Short task :: Copy every line of the material below word for word, leaving out the pictures.

★ ★ ★ ★ ★

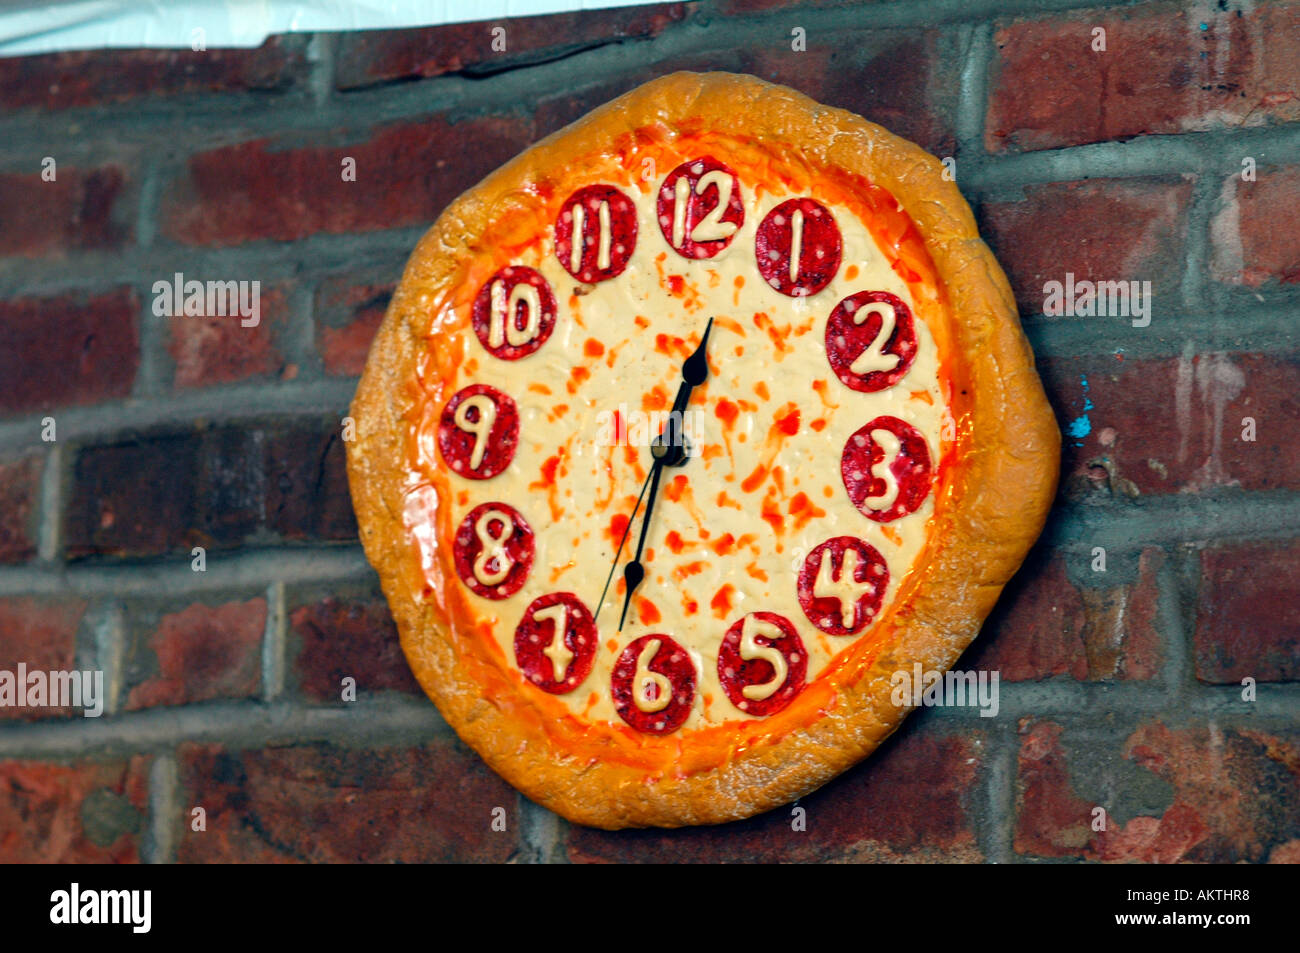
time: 12:32
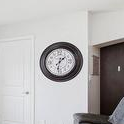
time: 1:32
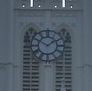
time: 1:50
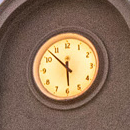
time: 5:52
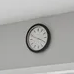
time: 3:48
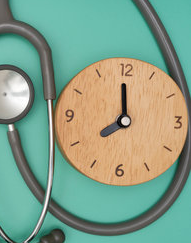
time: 7:59
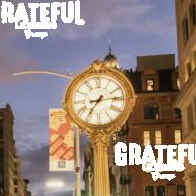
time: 7:14
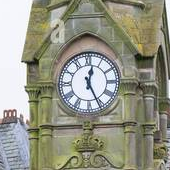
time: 12:25
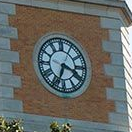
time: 3:33
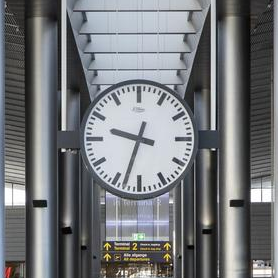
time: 9:33
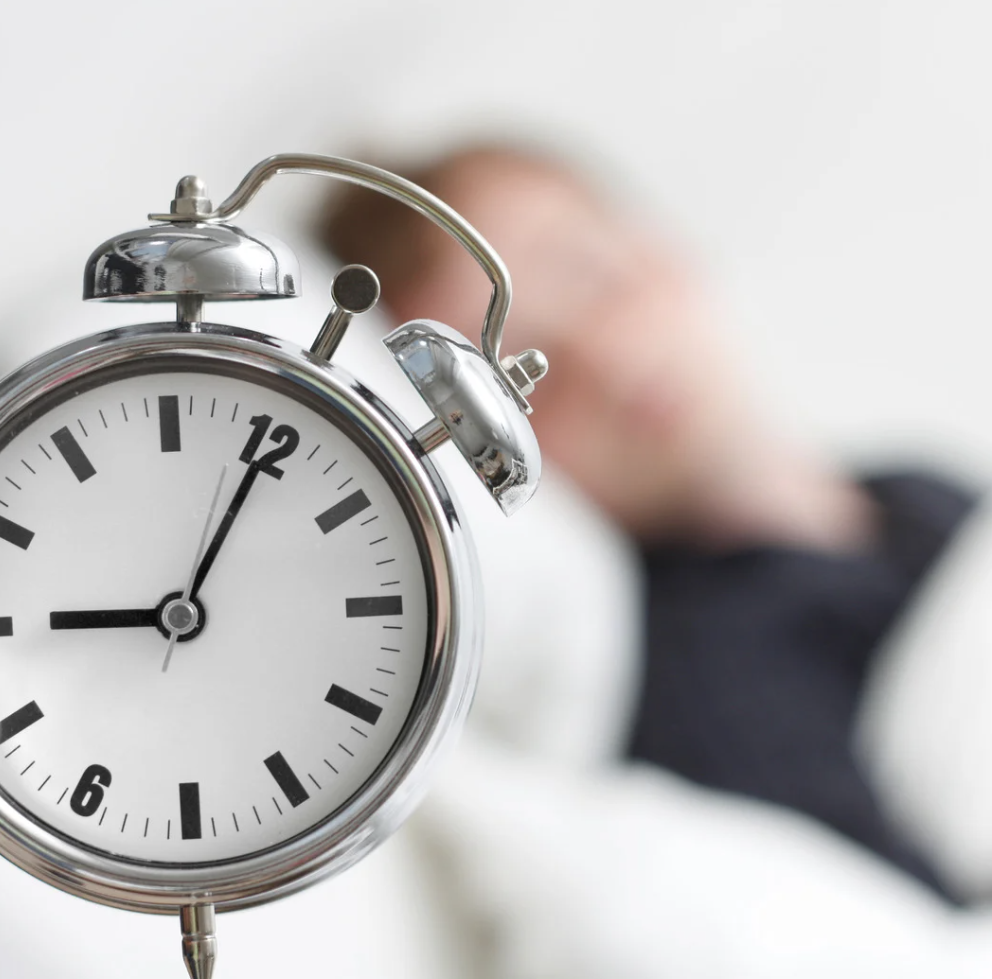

★ ★ ★ ★ ★

Answer to this problem ::
time: 12:32
time: 1:32
time: 1:50
time: 5:52
time: 3:48
time: 7:59
time: 7:14
time: 12:25
time: 3:33
time: 9:33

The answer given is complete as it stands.